Eine Priesterin in Designerklamotten, die Dorfgemeinschaft schaut auf die Kinder ebenso wie die leibliche Mutter, die sich schon einmal mit Freundinnen auf dem Dorfplatz betrinkt. Und sexualisierte psychische oder physische Gewalt gegen Frauen gibt es sowieso keine in Engelhartskirchen. Eva Reisinger hat für ihren Roman "Männer töten" im ländlichen Oberösterreich ein Matriarchat erschafffen. Dort leben auch manche Männer ganz gut, Sexisten und Gewalttäter allerdings weniger. Für ihr schön-schreckliches Debüt wurde Reisinger kürzlich auf die Shortlist für den Österreichischen Buchpreis 2023 gesetzt.

STANDARD: Sie haben auch journalistisch über Gewalt gegen Frauen geschrieben und konnten Ihre eigenen Sätze dazu nicht mehr lesen, wie Sie einmal sagten. Was war falsch daran?

Reisinger: Es gab dieses Erlebnis im Jänner 2019, als allein in diesem Monat sechs Frauen ermordet wurden. In diesem Jahr wurde ein trauriger Höchststand von 39 Frauenmorden erreicht. Ich war damals als Österreich-Korrespondentin beim jungen Medium der Zeit und überlegte, wie man die Menschen noch dazu bringt, etwas über Gewalt gegen Frauen zu lesen. Ich schrieb dann, wie brutal die Frauen ermordet wurden. Später dachte ich, dass es eigentlich erbärmlich ist, die Gewalt genauer beschreiben zu müssen, damit sich jemand noch dafür interessiert. Auch die Forderungen nach mehr Ressourcen oder mehr Bildung – es sind immer dieselben. Damals habe ich das erste Mal gehadert mit meinem journalistischen Schreiben und der Frage, ob dieses auch nur irgendeine Auswirkung hat, und habe mich gefragt, wie ich gerne darüber schreiben würde – und fand die Idee interessant, die Machtrollen einmal umdrehen zu können.
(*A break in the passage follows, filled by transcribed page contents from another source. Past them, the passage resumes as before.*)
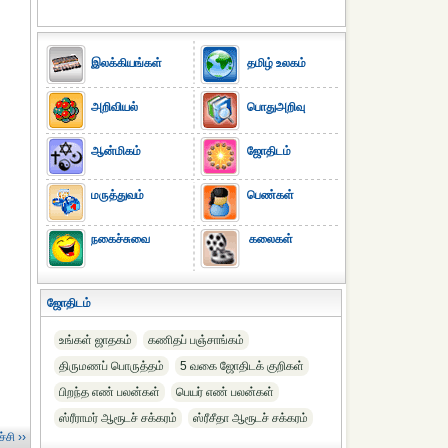
இலக்கியங்கள்
தமிழ் உலகம்
அறிவியல்
பொதுஅறிவு
ஆன்மிகம்
ஜோதிடம்
மருத்துவம்
பெண்கள்
நகைச்சுவை
கலைகள்
ஜோதிடம்
உங்கள் ஜாதகம்
கணிதப் பஞ்சாங்கம்
திருமணப் பொருத்தம்
5 வகை ஜோதிடக் குறிகள்
பிறந்த எண் பலன்கள்
பெயர் எண் பலன்கள்
ஸ்ரீராமர் ஆரூடச் சக்கரம்
ஸ்ரீசீதா ஆரூடச் சக்கரம்
்சி ››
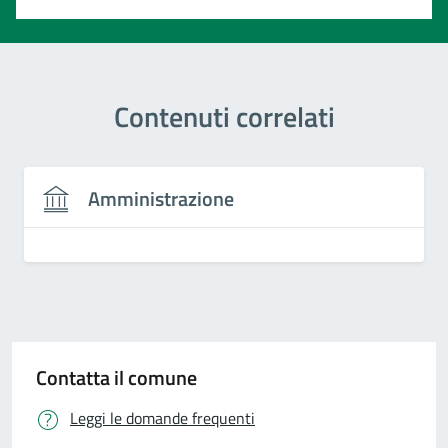
Contenuti correlati
Amministrazione
Contatta il comune
Leggi le domande frequenti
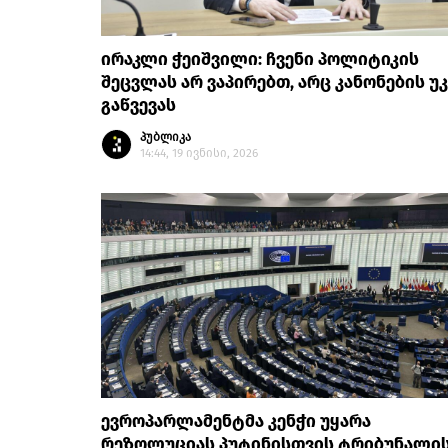
ირაკლი ჭეიშვილი: ჩვენი პოლიტიკის
შეცვლას არ ვაპირებთ, არც კანონების უ
გაწვევას
პუბლიკა
14:44, 19 ივნისი, 2026
ევროპარლამენტმა კენჭი უყარა
რეზოლუციას პუტინისთვის ტრიბუნალი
STANDARD: Wie war dieses andere Schreiben dann für Sie?

Reisinger: Diese Welt aufzubauen und meine literarische Stimme zu finden, das hat sich gut angefühlt. Selbst zu bestimmen, wer hat welche Macht, welche Figuren werden wie dargestellt – vor allem die Frauen.
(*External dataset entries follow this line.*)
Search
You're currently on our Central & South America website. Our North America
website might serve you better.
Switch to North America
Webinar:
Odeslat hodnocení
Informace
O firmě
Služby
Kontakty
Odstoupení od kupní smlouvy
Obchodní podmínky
STANDARD: Und die Brutalität in Ihrem Buch? Mit vielen Männern wird ja nicht zimperlich umgegangen.

Reisinger: Ich finde die Kritik, mein Buch sei zu brutal, immer interessant. Man sollte bedenken, wie Frauen in der Literatur seit Jahrhunderten ermordet werden. Ich habe mir gut überlegt, wo ich Gewalt wie verwende. Bei Mord an Frauen scheint die Darstellung in Ordnung zu sein, aber sobald es um Männer geht ...

STANDARD: Neben der ungewohnten Erzählung von Gewalt durch Frauen an Männern gibt es im Buch auch andere unvorstellbare Szenen: Eine Gruppe von Frauen sitzt mit Bierkisten auf dem Dorfplatz, die Schulkinder gehen vorbei, und ein Kind winkt fröhlich seiner Mama zu. Unvorstellbar.
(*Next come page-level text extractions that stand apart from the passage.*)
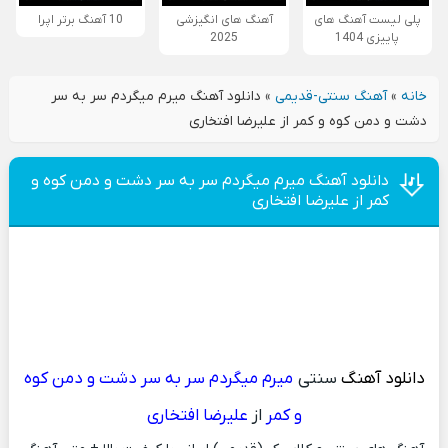
پلی لیست آهنگ های
آهنگ های انگیزشی
10 آهنگ برتر اپرا
پاییزی 1404
2025
خانه
»
آهنگ سنتی-قدیمی
»
دانلود آهنگ میرم میگردم سر به سر
دشت و دمن کوه و کمر از علیرضا افتخاری
دانلود آهنگ میرم میگردم سر به سر دشت و دمن کوه و
کمر از علیرضا افتخاری
دانلود آهنگ
سنتی
میرم میگردم سر به سر دشت و دمن کوه
و کمر
از
علیرضا افتخاری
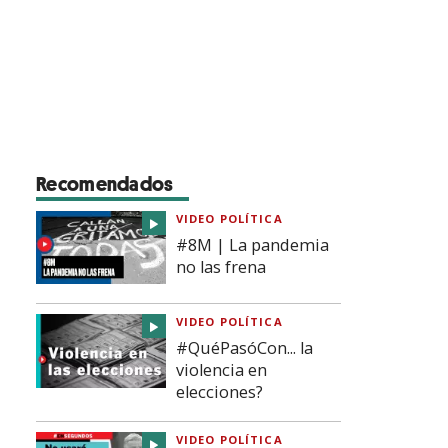
Recomendados
VIDEO POLÍTICA
#8M | La pandemia
no las frena
VIDEO POLÍTICA
#QuéPasóCon... la
violencia en
elecciones?
VIDEO POLÍTICA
Reisinger: Ja, es gibt viele Möglichkeiten, das durchzuspielen, etwa einfach das Patriarchat spiegeln. Aber das ist in meinem Buch überhaupt nicht so. Frauen wenden überhaupt keine sexuelle Gewalt an, erheben keine Besitzansprüche. Sie wenden "nur" Gewalt an, um Probleme zu lösen. Etwa wenn Männer die Freiheit und Gleichstellung im Ort bedrohen. Die Frauen diskutieren auch überhaupt nicht, ob das okay ist – es wird einfach so gemacht. So funktioniert dieser Ort, und das hat mich gereizt. Ich hätte auch über einen friedlichen Ort schreiben können, ein Matriarchat, in dem ohne Gewalt alles funktioniert. Alle weiblich gelesenen Personen, die ich kenne, haben sehr brutale Erfahrungen und viele Grenzüberschreitungen erlebt. Natürlich ist der Gedanke an Rache einer, der dann da ist. Oft ist die Reaktion, wenn eine Freundin von einer Grenzüberschreitung erzählt: Wir machen ihn fertig. Nicht weil sie das tatsächlich umsetzen wollen, sondern einfach um zu zeigen: Ich stehe hinter dir.

Christina Clemm,
Eva Reisinger, "Männer töten". € 25,50 / 288 Seiten, Leykam, Graz 2023
Leykam Verlag

STANDARD: Wie sind Sie auf eine der Töchter Maria Theresias, Maria Karolina, gekommen? Sie haben sie das Matriarchat in Engelhartskirchen gründen lassen.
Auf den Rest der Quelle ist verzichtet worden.